[[ Available records, beginning ]]

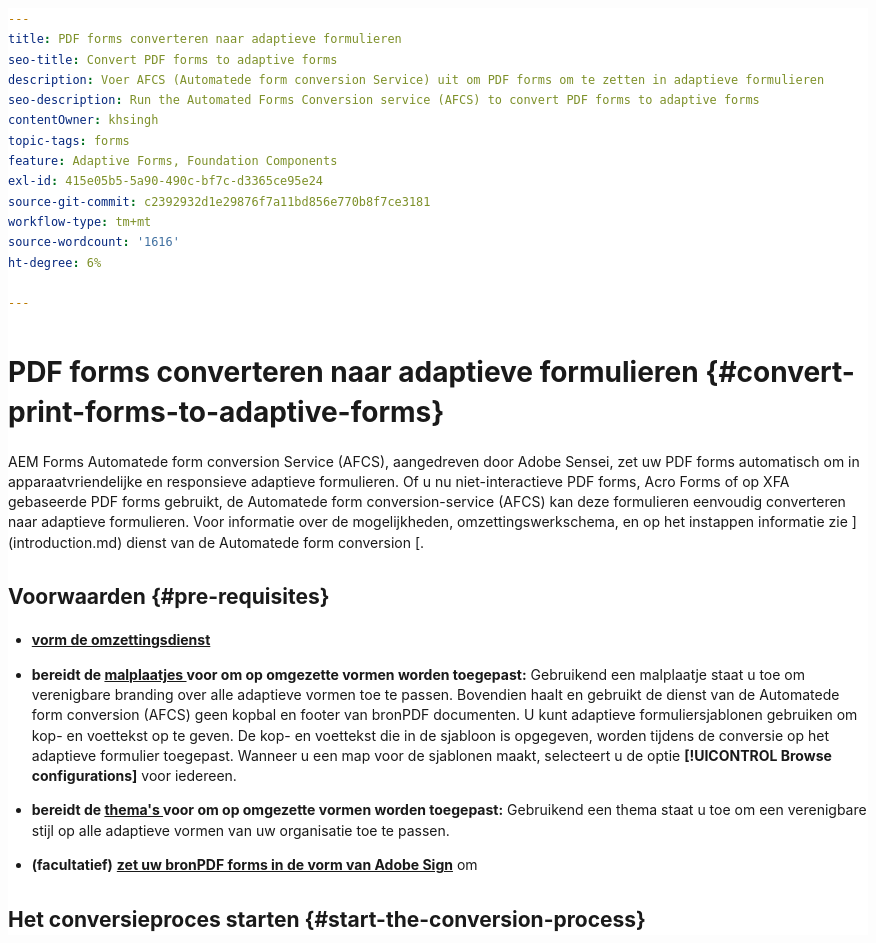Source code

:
 ```yaml
---
title: PDF forms converteren naar adaptieve formulieren
seo-title: Convert PDF forms to adaptive forms
description: Voer AFCS (Automatede form conversion Service) uit om PDF forms om te zetten in adaptieve formulieren
seo-description: Run the Automated Forms Conversion service (AFCS) to convert PDF forms to adaptive forms
contentOwner: khsingh
topic-tags: forms
feature: Adaptive Forms, Foundation Components
exl-id: 415e05b5-5a90-490c-bf7c-d3365ce95e24
source-git-commit: c2392932d1e29876f7a11bd856e770b8f7ce3181
workflow-type: tm+mt
source-wordcount: '1616'
ht-degree: 6%

---
```


# PDF forms converteren naar adaptieve formulieren {#convert-print-forms-to-adaptive-forms}

AEM Forms Automatede form conversion Service (AFCS), aangedreven door Adobe Sensei, zet uw PDF forms automatisch om in apparaatvriendelijke en responsieve adaptieve formulieren. Of u nu niet-interactieve PDF forms, Acro Forms of op XFA gebaseerde PDF forms gebruikt, de Automatede form conversion-service (AFCS) kan deze formulieren eenvoudig converteren naar adaptieve formulieren. Voor informatie over de mogelijkheden, omzettingswerkschema, en op het instappen informatie zie ](introduction.md) dienst van de Automatede form conversion [.

## Voorwaarden {#pre-requisites}

* [**vorm de omzettingsdienst**](configure-service.md)

* **bereidt de [ malplaatjes ](https://helpx.adobe.com/experience-manager/6-5/forms/using/template-editor.html) voor om op omgezette vormen worden toegepast:** Gebruikend een malplaatje staat u toe om verenigbare branding over alle adaptieve vormen toe te passen. Bovendien haalt en gebruikt de dienst van de Automatede form conversion (AFCS) geen kopbal en footer van bronPDF documenten. U kunt adaptieve formuliersjablonen gebruiken om kop- en voettekst op te geven. De kop- en voettekst die in de sjabloon is opgegeven, worden tijdens de conversie op het adaptieve formulier toegepast. Wanneer u een map voor de sjablonen maakt, selecteert u de optie **[!UICONTROL Browse configurations]** voor iedereen.

* **bereidt de [ thema&#39;s ](https://helpx.adobe.com/experience-manager/6-5/forms/using/themes.html) voor om op omgezette vormen worden toegepast:** Gebruikend een thema staat u toe om een verenigbare stijl op alle adaptieve vormen van uw organisatie toe te passen.

* **(facultatief)** [**zet uw bronPDF forms in de vorm van Adobe Sign**](frequently-asked-questions.md) om

## Het conversieproces starten {#start-the-conversion-process}
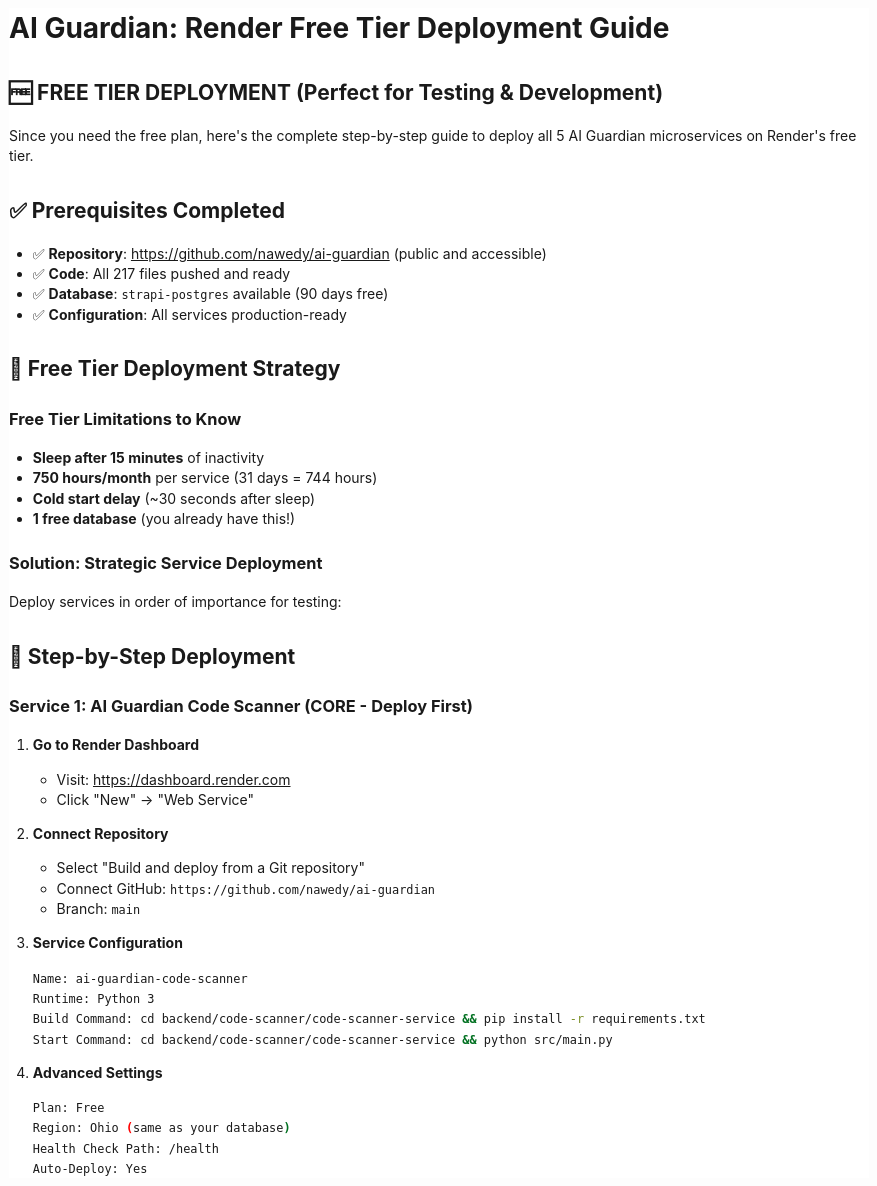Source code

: # AI Guardian: Render Free Tier Deployment Guide

## 🆓 **FREE TIER DEPLOYMENT** (Perfect for Testing & Development)

Since you need the free plan, here's the complete step-by-step guide to deploy all 5 AI Guardian microservices on Render's free tier.

## ✅ **Prerequisites Completed**
- ✅ **Repository**: https://github.com/nawedy/ai-guardian (public and accessible)
- ✅ **Code**: All 217 files pushed and ready
- ✅ **Database**: `strapi-postgres` available (90 days free)
- ✅ **Configuration**: All services production-ready

## 🎯 **Free Tier Deployment Strategy**

### **Free Tier Limitations to Know**
- **Sleep after 15 minutes** of inactivity
- **750 hours/month** per service (31 days = 744 hours)
- **Cold start delay** (~30 seconds after sleep)
- **1 free database** (you already have this!)

### **Solution: Strategic Service Deployment**
Deploy services in order of importance for testing:

## 🚀 **Step-by-Step Deployment**

### **Service 1: AI Guardian Code Scanner** (CORE - Deploy First)

1. **Go to Render Dashboard**
   - Visit: https://dashboard.render.com
   - Click "New" → "Web Service"

2. **Connect Repository**
   - Select "Build and deploy from a Git repository"
   - Connect GitHub: `https://github.com/nawedy/ai-guardian`
   - Branch: `main`

3. **Service Configuration**
   ```bash
   Name: ai-guardian-code-scanner
   Runtime: Python 3
   Build Command: cd backend/code-scanner/code-scanner-service && pip install -r requirements.txt
   Start Command: cd backend/code-scanner/code-scanner-service && python src/main.py
   ```

4. **Advanced Settings**
   ```bash
   Plan: Free
   Region: Ohio (same as your database)
   Health Check Path: /health
   Auto-Deploy: Yes
   ```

[[ Available records, end ]]

Problem to work on »
Pictures do not belong in the copy. Repeat only the lines from the top of the records through the line containing "configurations]** voor iedereen.".

Answer to this exercise »
Source code

:
 ```yaml
---
title: PDF forms converteren naar adaptieve formulieren
seo-title: Convert PDF forms to adaptive forms
description: Voer AFCS (Automatede form conversion Service) uit om PDF forms om te zetten in adaptieve formulieren
seo-description: Run the Automated Forms Conversion service (AFCS) to convert PDF forms to adaptive forms
contentOwner: khsingh
topic-tags: forms
feature: Adaptive Forms, Foundation Components
exl-id: 415e05b5-5a90-490c-bf7c-d3365ce95e24
source-git-commit: c2392932d1e29876f7a11bd856e770b8f7ce3181
workflow-type: tm+mt
source-wordcount: '1616'
ht-degree: 6%

---
```


# PDF forms converteren naar adaptieve formulieren {#convert-print-forms-to-adaptive-forms}

AEM Forms Automatede form conversion Service (AFCS), aangedreven door Adobe Sensei, zet uw PDF forms automatisch om in apparaatvriendelijke en responsieve adaptieve formulieren. Of u nu niet-interactieve PDF forms, Acro Forms of op XFA gebaseerde PDF forms gebruikt, de Automatede form conversion-service (AFCS) kan deze formulieren eenvoudig converteren naar adaptieve formulieren. Voor informatie over de mogelijkheden, omzettingswerkschema, en op het instappen informatie zie ](introduction.md) dienst van de Automatede form conversion [.

## Voorwaarden {#pre-requisites}

* [**vorm de omzettingsdienst**](configure-service.md)

* **bereidt de [ malplaatjes ](https://helpx.adobe.com/experience-manager/6-5/forms/using/template-editor.html) voor om op omgezette vormen worden toegepast:** Gebruikend een malplaatje staat u toe om verenigbare branding over alle adaptieve vormen toe te passen. Bovendien haalt en gebruikt de dienst van de Automatede form conversion (AFCS) geen kopbal en footer van bronPDF documenten. U kunt adaptieve formuliersjablonen gebruiken om kop- en voettekst op te geven. De kop- en voettekst die in de sjabloon is opgegeven, worden tijdens de conversie op het adaptieve formulier toegepast. Wanneer u een map voor de sjablonen maakt, selecteert u de optie **[!UICONTROL Browse configurations]** voor iedereen.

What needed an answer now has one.